The National Endowment for the Arts and Arts Midwest have partnered for the past two decades for a reading initiative. This project highlights shared reading experiences. Yvonne Boose follows up with a Princeton organization who received a grant for the 2025-26 NEA Big Read.
Midwest Partners, a nonprofit that promotes community engagement, chose the book “You are Here – Poetry in the Natural World” an anthology edited by former U.S. Poet Laureate Ada Limón for this cycle. The theme was “Our Nature.”
Kayla Greenwell is with Midwest Partners. She said the organization held a zine making class as one of the activities. Zine is short for magazine.
“They started as fanzines,” she explained. “People who are fans of work would make these little zines. It's sort of grown throughout, but it's always about the power of, like, the literacy of the community and getting information out to the community unfiltered.”

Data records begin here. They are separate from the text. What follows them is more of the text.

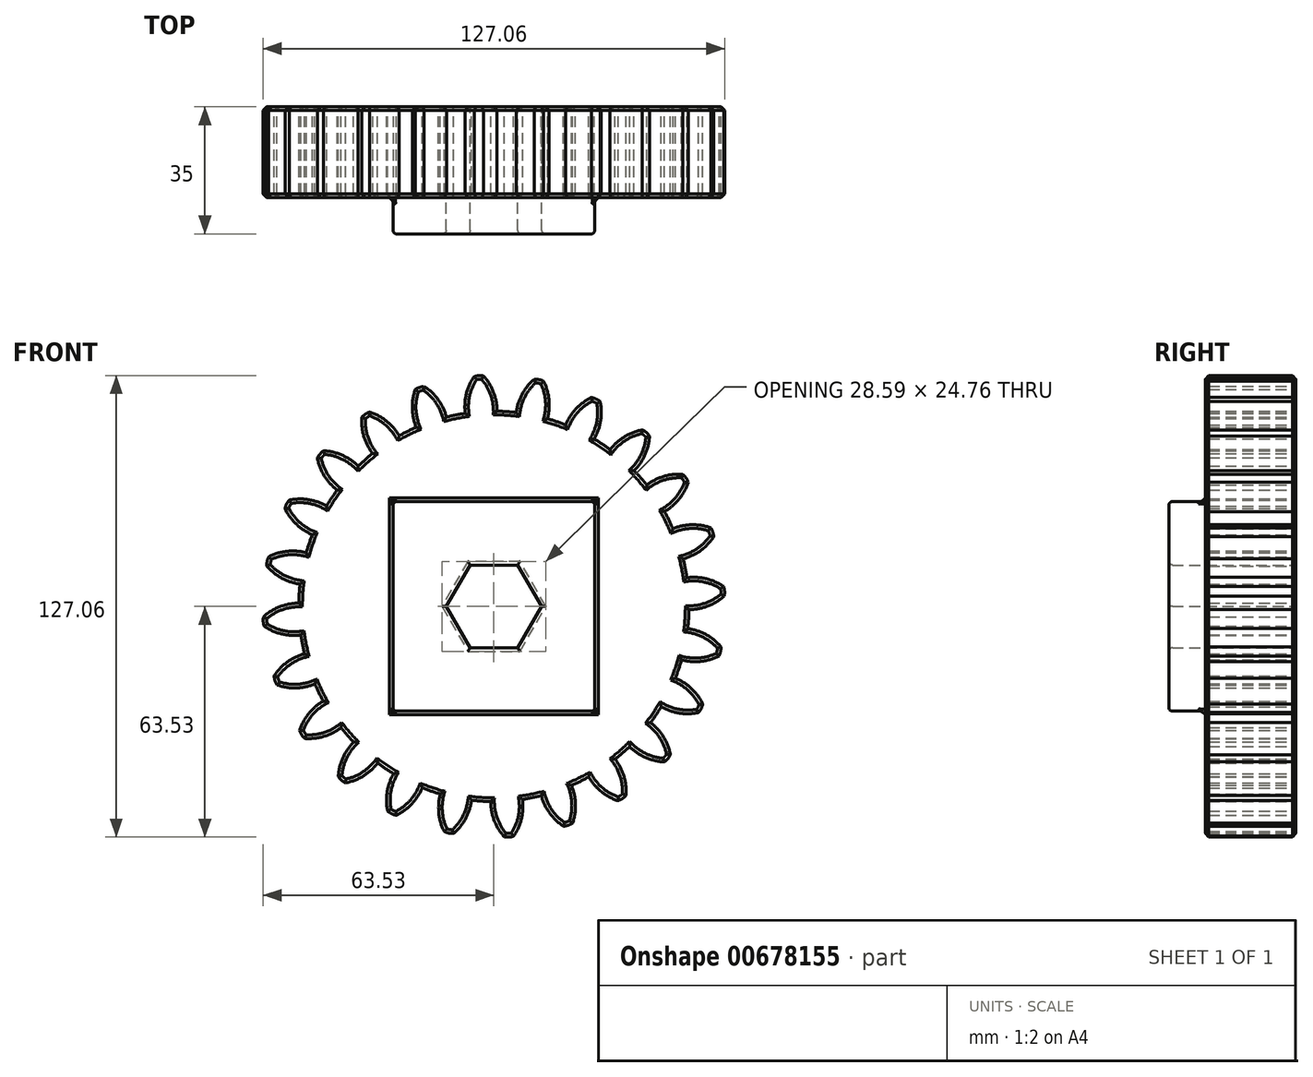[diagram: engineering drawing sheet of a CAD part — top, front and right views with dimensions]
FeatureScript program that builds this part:
annotation { "Feature Type Name" : "Feature", "Feature Type Description" : "" }
export const myFeature = defineFeature(function(context is Context, id is Id, definition is map)
    precondition{}
    {
        {
            var Q0;
            Q0=qCreatedBy(makeId("Front.planeOp"),FACE);
            var sketch = newSketch(context, id + "F0", { "sketchPlane" : qUnion([Q0])});
            skCircle(sketch, "E0", {"center": v(0, 0) * mm, "radius": 53.72 * mm});
            skCircle(sketch, "E1", {"center": v(0, 0) * mm, "radius": 58.67 * mm, "construction": true});
            skCircle(sketch, "E2", {"center": v(0, 0) * mm, "radius": 63.5 * mm, "construction": true});
            skLineSegment(sketch, "E3", {"start": v(0, 0) * mm, "end": v(0, 76.94) * mm, "construction": true});
            skLineSegment(sketch, "E4", {"start": v(0, 0) * mm, "end": v(-5.87, 89.51) * mm, "construction": true});
            skLineSegment(sketch, "E5", {"start": v(0, 58.67) * mm, "end": v(-67.61, 58.67) * mm, "construction": true});
            skLineSegment(sketch, "E6", {"start": v(0, 58.67) * mm, "end": v(-66.6, 34.44) * mm, "construction": true});
            skCircle(sketch, "E7", {"center": v(0, 0) * mm, "radius": 55.14 * mm, "construction": true});
            skCircle(sketch, "E8", {"center": v(0, 58.67) * mm, "radius": 14.6 * mm, "construction": true});
            skCircle(sketch, "E9", {"center": v(-13.72, 53.68) * mm, "radius": 14.6 * mm, "construction": true});
            skArc(sketch, "E10", {"start": v(0, 58.67) * mm, "mid": v(-1.2, 61.2) * mm, "end": v(-2.86, 63.44) * mm});
            skArc(sketch, "E11", {"start": v(0.88, 53.71) * mm, "mid": v(0.65, 56.23) * mm, "end": v(0, 58.67) * mm});
            skArc(sketch, "E12.MirrorCS", {"start": v(-7.66, 58.17) * mm, "mid": v(-6.8, 60.83) * mm, "end": v(-5.45, 63.27) * mm});
            skArc(sketch, "E13.MirrorCS", {"start": v(-7.88, 53.14) * mm, "mid": v(-7.98, 55.67) * mm, "end": v(-7.66, 58.17) * mm});
            skArc(sketch, "E14", {"start": v(-2.86, 63.44) * mm, "mid": v(-4.16, 63.52) * mm, "end": v(-5.45, 63.27) * mm});
            skCircle(sketch, "E15.cCircle", {"center": v(0, 0) * mm, "radius": 11.38 * mm, "construction": true});
            skLineSegment(sketch, "E15.0", {"start": v(-6.57, 11.38) * mm, "end": v(6.57, 11.38) * mm});
            skLineSegment(sketch, "E15.1", {"start": v(6.57, 11.38) * mm, "end": v(13.14, 0) * mm});
            skLineSegment(sketch, "E15.2", {"start": v(13.14, 0) * mm, "end": v(6.57, -11.38) * mm});
            skLineSegment(sketch, "E15.3", {"start": v(6.57, -11.38) * mm, "end": v(-6.57, -11.38) * mm});
            skLineSegment(sketch, "E15.4", {"start": v(-6.57, -11.38) * mm, "end": v(-13.14, 0) * mm});
            skLineSegment(sketch, "E15.5", {"start": v(-13.14, 0) * mm, "end": v(-6.57, 11.38) * mm});
            skPoint(sketch, "E15.0.midPoint", {"position": v(0, 11.38) * mm});
            skLineSegment(sketch, "E16.bottom", {"start": v(-27.76, 28.86) * mm, "end": v(27.76, 28.86) * mm});
            skLineSegment(sketch, "E16.top", {"start": v(-27.76, -28.86) * mm, "end": v(27.76, -28.86) * mm});
            skLineSegment(sketch, "E16.left", {"start": v(-27.76, 28.86) * mm, "end": v(-27.76, -28.86) * mm});
            skLineSegment(sketch, "E16.right", {"start": v(27.76, 28.86) * mm, "end": v(27.76, -28.86) * mm});
            skSolve(sketch);
        }
        {
            var Q0;
            {var subQ0=sQuery(id+"F0.wireOp",EDGE,"E0");var subQ1=makeQuery(id+"F0.imprint","INTERSECT",VERTEX,{"derivedFrom":[subQ0,sQuery(id+"F0.wireOp",EDGE,"E11")]});Q0=makeQuery(id+"F0.imprint","IMPRINT",FACE,{"disambiguationData":[TD([[makeQuery(id+"F0.imprint","IMPRINT",EDGE,{"disambiguationData":[TD([[subQ1,-1.0]])],"derivedFrom":subQ0}),1.0]])]});}
            var Q1;
            Q1=makeQuery(id+"F0.imprint","IMPRINT",FACE,{"disambiguationData":[TD([[makeQuery(id+"F0.imprint","IMPRINT",EDGE,{"derivedFrom":sQuery(id+"F0.wireOp",EDGE,"E10")}),1.0]])]});
            extrude(context, id + "F1", {"entities" : qUnion([Q0, Q1]), "depth" : 25 * mm, "offsetDistance" : 25 * mm});
        }
        {
            var Q0;
            Q0=makeQuery(id+"F1.opExtrude","SWEPT_BODY",BODY,{"disambiguationData":[OSD([sQuery(id+"F0.wireOp",EDGE,"E0"),sQuery(id+"F0.wireOp",EDGE,"E10"),sQuery(id+"F0.wireOp",EDGE,"E11"),sQuery(id+"F0.wireOp",EDGE,"E12.MirrorCS"),sQuery(id+"F0.wireOp",EDGE,"E13.MirrorCS"),sQuery(id+"F0.wireOp",EDGE,"E14")])]});
            var Q1;
            Q1=makeQuery(id+"F1.opExtrude","SWEPT_FACE",FACE,{"disambiguationData":[OSD([sQuery(id+"F0.wireOp",EDGE,"E0")])]});
            circularPattern(context, id + "F2", {"entities" : qUnion([Q0]), "axis" : qUnion([Q1]), "angle" : 360 * degree, "instanceCount" : 24, "equalSpace" : true});
        }
        {
            var Q0;
            Q0=makeQuery(id+"F0.imprint","IMPRINT",FACE,{"disambiguationData":[TD([[makeQuery(id+"F0.imprint","IMPRINT",EDGE,{"derivedFrom":sQuery(id+"F0.wireOp",EDGE,"E15.0")}),1.0]])]});
            extrude(context, id + "F3", {"entities" : qUnion([Q0]), "operationType" : NewBodyOperationType.ADD, "depth" : 35 * mm, "offsetDistance" : 25 * mm});
        }
        {
            var Q0;
            {var subQ0=makeQuery(id+"F1.opExtrude","CAP_FACE",FACE,{"disambiguationData":[OSD([sQuery(id+"F0.wireOp",EDGE,"E0"),sQuery(id+"F0.wireOp",EDGE,"E10"),sQuery(id+"F0.wireOp",EDGE,"E11"),sQuery(id+"F0.wireOp",EDGE,"E12.MirrorCS"),sQuery(id+"F0.wireOp",EDGE,"E13.MirrorCS"),sQuery(id+"F0.wireOp",EDGE,"E14"),sQuery(id+"F0.wireOp",EDGE,"E16.bottom"),sQuery(id+"F0.wireOp",EDGE,"E16.top"),sQuery(id+"F0.wireOp",EDGE,"E16.left"),sQuery(id+"F0.wireOp",EDGE,"E16.right")])],"isStart":false});Q0=makeQuery(id+"F3.boolean.opBoolean","MERGE",FACE,{"derivedFrom":[subQ0,makeQuery(id+"F2.opPattern","COPY",FACE,{"derivedFrom":subQ0,"instanceName":"1"}),makeQuery(id+"F2.opPattern","COPY",FACE,{"derivedFrom":subQ0,"instanceName":"2"}),makeQuery(id+"F2.opPattern","COPY",FACE,{"derivedFrom":subQ0,"instanceName":"3"}),makeQuery(id+"F2.opPattern","COPY",FACE,{"derivedFrom":subQ0,"instanceName":"4"}),makeQuery(id+"F2.opPattern","COPY",FACE,{"derivedFrom":subQ0,"instanceName":"5"}),makeQuery(id+"F2.opPattern","COPY",FACE,{"derivedFrom":subQ0,"instanceName":"6"}),makeQuery(id+"F2.opPattern","COPY",FACE,{"derivedFrom":subQ0,"instanceName":"7"}),makeQuery(id+"F2.opPattern","COPY",FACE,{"derivedFrom":subQ0,"instanceName":"8"}),makeQuery(id+"F2.opPattern","COPY",FACE,{"derivedFrom":subQ0,"instanceName":"9"}),makeQuery(id+"F2.opPattern","COPY",FACE,{"derivedFrom":subQ0,"instanceName":"10"}),makeQuery(id+"F2.opPattern","COPY",FACE,{"derivedFrom":subQ0,"instanceName":"11"}),makeQuery(id+"F2.opPattern","COPY",FACE,{"derivedFrom":subQ0,"instanceName":"12"}),makeQuery(id+"F2.opPattern","COPY",FACE,{"derivedFrom":subQ0,"instanceName":"13"}),makeQuery(id+"F2.opPattern","COPY",FACE,{"derivedFrom":subQ0,"instanceName":"14"}),makeQuery(id+"F2.opPattern","COPY",FACE,{"derivedFrom":subQ0,"instanceName":"15"}),makeQuery(id+"F2.opPattern","COPY",FACE,{"derivedFrom":subQ0,"instanceName":"16"}),makeQuery(id+"F2.opPattern","COPY",FACE,{"derivedFrom":subQ0,"instanceName":"17"}),makeQuery(id+"F2.opPattern","COPY",FACE,{"derivedFrom":subQ0,"instanceName":"18"}),makeQuery(id+"F2.opPattern","COPY",FACE,{"derivedFrom":subQ0,"instanceName":"19"}),makeQuery(id+"F2.opPattern","COPY",FACE,{"derivedFrom":subQ0,"instanceName":"20"}),makeQuery(id+"F2.opPattern","COPY",FACE,{"derivedFrom":subQ0,"instanceName":"21"}),makeQuery(id+"F2.opPattern","COPY",FACE,{"derivedFrom":subQ0,"instanceName":"22"}),makeQuery(id+"F2.opPattern","COPY",FACE,{"derivedFrom":subQ0,"instanceName":"23"})]});}
            var Q1;
            {var subQ0=sQuery(id+"F0.wireOp",EDGE,"E16.right");var subQ1=sQuery(id+"F0.wireOp",EDGE,"E16.left");var subQ2=sQuery(id+"F0.wireOp",EDGE,"E16.top");var subQ3=sQuery(id+"F0.wireOp",EDGE,"E16.bottom");var subQ4=makeQuery(id+"F1.opExtrude","CAP_FACE",FACE,{"disambiguationData":[OSD([sQuery(id+"F0.wireOp",EDGE,"E0"),sQuery(id+"F0.wireOp",EDGE,"E10"),sQuery(id+"F0.wireOp",EDGE,"E11"),sQuery(id+"F0.wireOp",EDGE,"E12.MirrorCS"),sQuery(id+"F0.wireOp",EDGE,"E13.MirrorCS"),sQuery(id+"F0.wireOp",EDGE,"E14"),subQ3,subQ2,subQ1,subQ0])],"isStart":true});Q1=makeQuery(id+"F3.boolean.opBoolean","MERGE",FACE,{"derivedFrom":[subQ4,makeQuery(id+"F2.opPattern","COPY",FACE,{"derivedFrom":subQ4,"instanceName":"1"}),makeQuery(id+"F2.opPattern","COPY",FACE,{"derivedFrom":subQ4,"instanceName":"2"}),makeQuery(id+"F2.opPattern","COPY",FACE,{"derivedFrom":subQ4,"instanceName":"3"}),makeQuery(id+"F2.opPattern","COPY",FACE,{"derivedFrom":subQ4,"instanceName":"4"}),makeQuery(id+"F2.opPattern","COPY",FACE,{"derivedFrom":subQ4,"instanceName":"5"}),makeQuery(id+"F2.opPattern","COPY",FACE,{"derivedFrom":subQ4,"instanceName":"6"}),makeQuery(id+"F2.opPattern","COPY",FACE,{"derivedFrom":subQ4,"instanceName":"7"}),makeQuery(id+"F2.opPattern","COPY",FACE,{"derivedFrom":subQ4,"instanceName":"8"}),makeQuery(id+"F2.opPattern","COPY",FACE,{"derivedFrom":subQ4,"instanceName":"9"}),makeQuery(id+"F2.opPattern","COPY",FACE,{"derivedFrom":subQ4,"instanceName":"10"}),makeQuery(id+"F2.opPattern","COPY",FACE,{"derivedFrom":subQ4,"instanceName":"11"}),makeQuery(id+"F2.opPattern","COPY",FACE,{"derivedFrom":subQ4,"instanceName":"12"}),makeQuery(id+"F2.opPattern","COPY",FACE,{"derivedFrom":subQ4,"instanceName":"13"}),makeQuery(id+"F2.opPattern","COPY",FACE,{"derivedFrom":subQ4,"instanceName":"14"}),makeQuery(id+"F2.opPattern","COPY",FACE,{"derivedFrom":subQ4,"instanceName":"15"}),makeQuery(id+"F2.opPattern","COPY",FACE,{"derivedFrom":subQ4,"instanceName":"16"}),makeQuery(id+"F2.opPattern","COPY",FACE,{"derivedFrom":subQ4,"instanceName":"17"}),makeQuery(id+"F2.opPattern","COPY",FACE,{"derivedFrom":subQ4,"instanceName":"18"}),makeQuery(id+"F2.opPattern","COPY",FACE,{"derivedFrom":subQ4,"instanceName":"19"}),makeQuery(id+"F2.opPattern","COPY",FACE,{"derivedFrom":subQ4,"instanceName":"20"}),makeQuery(id+"F2.opPattern","COPY",FACE,{"derivedFrom":subQ4,"instanceName":"21"}),makeQuery(id+"F2.opPattern","COPY",FACE,{"derivedFrom":subQ4,"instanceName":"22"}),makeQuery(id+"F2.opPattern","COPY",FACE,{"derivedFrom":subQ4,"instanceName":"23"}),makeQuery(id+"F3.opExtrude","CAP_FACE",FACE,{"disambiguationData":[OSD([sQuery(id+"F0.wireOp",EDGE,"E15.0"),sQuery(id+"F0.wireOp",EDGE,"E15.1"),sQuery(id+"F0.wireOp",EDGE,"E15.2"),sQuery(id+"F0.wireOp",EDGE,"E15.3"),sQuery(id+"F0.wireOp",EDGE,"E15.4"),sQuery(id+"F0.wireOp",EDGE,"E15.5"),subQ3,subQ2,subQ1,subQ0])],"isStart":true})]});}
            chamfer(context, id + "F4", {"entities" : qUnion([Q0, Q1]), "width" : 1 * mm, "tangentPropagation" : true});
        }
        {
            var Q0;
            Q0=makeQuery(id+"F3.opExtrude","CAP_FACE",FACE,{"disambiguationData":[OSD([sQuery(id+"F0.wireOp",EDGE,"E15.0"),sQuery(id+"F0.wireOp",EDGE,"E15.1"),sQuery(id+"F0.wireOp",EDGE,"E15.2"),sQuery(id+"F0.wireOp",EDGE,"E15.3"),sQuery(id+"F0.wireOp",EDGE,"E15.4"),sQuery(id+"F0.wireOp",EDGE,"E15.5"),sQuery(id+"F0.wireOp",EDGE,"E16.bottom"),sQuery(id+"F0.wireOp",EDGE,"E16.top"),sQuery(id+"F0.wireOp",EDGE,"E16.left"),sQuery(id+"F0.wireOp",EDGE,"E16.right")])],"isStart":false});
            var Q1;
            Q1=makeQuery(id+"F3.opExtrude","SWEPT_FACE",FACE,{"disambiguationData":[OSD([sQuery(id+"F0.wireOp",EDGE,"E16.left")])]});
            var Q2;
            Q2=makeQuery(id+"F3.opExtrude","SWEPT_FACE",FACE,{"disambiguationData":[OSD([sQuery(id+"F0.wireOp",EDGE,"E16.right")])]});
            var Q3;
            Q3=makeQuery(id+"F3.opExtrude","SWEPT_FACE",FACE,{"disambiguationData":[OSD([sQuery(id+"F0.wireOp",EDGE,"E16.bottom")])]});
            var Q4;
            Q4=makeQuery(id+"F3.opExtrude","SWEPT_FACE",FACE,{"disambiguationData":[OSD([sQuery(id+"F0.wireOp",EDGE,"E16.top")])]});
            fillet(context, id + "F5", {"entities" : qUnion([Q0, Q1, Q2, Q3, Q4]), "radius" : 1 * mm, "tangentPropagation" : true, "allowEdgeOverflow" : false});
        }
    });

She said people who never wrote poetry before are now poets. One was novelist Jannifer Powelson.
“Who has 12 conservation-themed murder mystery novels," she said. "And she's like, I've never written a poem, I don't know what I'm doing, but by the end of it, she came out with something like really nice.”
Other gatherings included nature walks and poetry readings.
Greenwell said one of the walks served as a healing experience for her.
“Being in a like hyper commercialized transactional world," she said, "and then spending like a morning slash afternoon with a bunch of people making things and talking about our worries and doing some writing, going back and like thinking and listening to Ada, because all of this is basically because of her.”
The purpose of this initiative was to get people to read but Greenwell said it created a few writers.
An anthology will be put together from some of the writings, but everyone can take part. A solicitation will be put out in the fall.
The 2026-27 Big Read theme will be centered around America250.